This is what the link for downloads looks like. We are after the URL in the href attribute, but we won't be able to get it without providing our cookie. A query string parameter token-hash and token-time are included in the URL. This means that it's actually possible to download these files without sending any cookie, as the authentication details are already encoded in the URL.

So that means that the problem reduces to the following:

  • Expanding the infinite scroll of the site
  • Find all links and correlate them with some metadata

Expand the infinite scroll

Start out at the URL that has a tags filter that matches what you want.

https://www.patreon.com/somecreator/posts?filters%5Btag%5D=Patron%20Only%20Audio

We look for the 'Load more' button and expand it.

<button class="sc-fzoiQi ivnVZu" tabindex="0" type="button">...</button>

Patreon uses some stupid minified CSS classes, so I don't know how stable this identifier is. In this case, ivnVZu is the relevant class, as you can confirm by testing the output of document.querySelectorAll in the inspector.

function expandScroll() {
    const button = document.querySelector('.ivnVZu');
    if (button) {
        console.log("click");
        button.click();
        window.setTimeout(expandScroll, 30000);
    } else {
        console.log("terminating expansion");
    }
}

The site is so ungodly slow that this can hang Chrome quite easily. I suggest either having an unrealistic amount of patience, or pausing script execution in the "Sources" tab in the inspector after a while.

- **Records shown**

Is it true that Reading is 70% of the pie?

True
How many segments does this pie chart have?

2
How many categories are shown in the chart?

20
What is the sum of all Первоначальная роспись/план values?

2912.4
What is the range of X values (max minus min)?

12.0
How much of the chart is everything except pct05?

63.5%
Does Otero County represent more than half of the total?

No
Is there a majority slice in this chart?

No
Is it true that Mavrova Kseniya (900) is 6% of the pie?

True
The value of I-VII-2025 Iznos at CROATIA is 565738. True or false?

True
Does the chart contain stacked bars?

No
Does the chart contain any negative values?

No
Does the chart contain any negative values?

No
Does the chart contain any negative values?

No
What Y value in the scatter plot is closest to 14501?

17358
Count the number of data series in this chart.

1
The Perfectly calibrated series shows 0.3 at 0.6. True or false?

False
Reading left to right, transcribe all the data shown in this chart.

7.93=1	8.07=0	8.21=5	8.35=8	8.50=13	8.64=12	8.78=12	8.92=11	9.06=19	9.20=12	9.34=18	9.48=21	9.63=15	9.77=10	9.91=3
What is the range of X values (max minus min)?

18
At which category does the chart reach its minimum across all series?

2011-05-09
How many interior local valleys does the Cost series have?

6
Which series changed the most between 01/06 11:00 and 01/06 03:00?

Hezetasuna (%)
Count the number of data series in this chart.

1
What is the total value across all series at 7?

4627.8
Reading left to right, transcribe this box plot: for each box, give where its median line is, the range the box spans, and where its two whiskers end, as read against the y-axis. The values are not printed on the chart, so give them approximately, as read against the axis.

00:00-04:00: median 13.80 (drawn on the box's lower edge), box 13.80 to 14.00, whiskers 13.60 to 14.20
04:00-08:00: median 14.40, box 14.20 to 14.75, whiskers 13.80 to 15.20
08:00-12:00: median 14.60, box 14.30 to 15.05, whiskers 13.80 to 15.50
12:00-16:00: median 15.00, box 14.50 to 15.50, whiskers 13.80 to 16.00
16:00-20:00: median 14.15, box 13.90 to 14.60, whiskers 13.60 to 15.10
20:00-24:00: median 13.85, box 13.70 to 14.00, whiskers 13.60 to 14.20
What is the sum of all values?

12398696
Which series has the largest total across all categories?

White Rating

- **Your tasks**
(a) List every method called inside the expandScroll function in the Patreon download walkthrough, naming each one only once.
(b) Extend the Patreon download walkthrough from its last sentence, not the lines after it.
The lines that come after the Patreon download walkthrough are separate material with no connection to it.

- **Per-task outputs**
(a) document.querySelector, console.log, button.click, window.setTimeout

(b)
Scrape the URLs

Scraping the URLs is a bit more interesting. We need two pieces of information:

<a data-tag="post-published-at" href="/posts/some-post-12345" class="sc-fzpans bwkMGo">May 16 at 9:28am</a>

There may be more information in the show title but I don't think that we can guarantee uniqueness. And the previously mentioned URL.

From some experimentation in the inspector, I can tell that the common ancestor of these elements is the following: <div data-tag="post-card">...</div>

This at least is a bit semantic.

Let's scrape:

var postNodes = document.querySelectorAll('[data-tag="post-card"]');
var data = Array.from(postNodes).map(el => {
    const publishedAt = el.querySelector('[data-tag="post-published-at"]');
    const postFileDownload = el.querySelector('[data-tag="post-file-download"]');

    return {
        publishedAt: publishedAt.textContent,
        href: postFileDownload.getAttribute('href')
    };
});

Now you can console.log(JSON.stringify(data)) and paste it into a text editor, you can save it as exported.json. Using that JSON data you can use this Python script to download the files into timestamped files:

import json
import requests
import unicodedata
import re

with open('exported.json', 'r') as f:
    data = json.load(f)

def slugify(value):
    value = unicodedata.normalize('NFKD', value).encode('ascii', 'ignore').decode('ascii')
    value = re.sub('[^:\w\s-]', '', value).strip().lower()
    return re.sub('[-\s]+', '-', value)


for rec in data:
    timestamp = rec['publishedAt']
    href = rec['href']
    filename = "{}.mp3".format(slugify(timestamp))
    print(filename)
    r = requests.get(href, stream=True, timeout=30)

    with open(filename, 'wb') as fd:
        for chunk in r.iter_content(chunk_size=128):
            fd.write(chunk)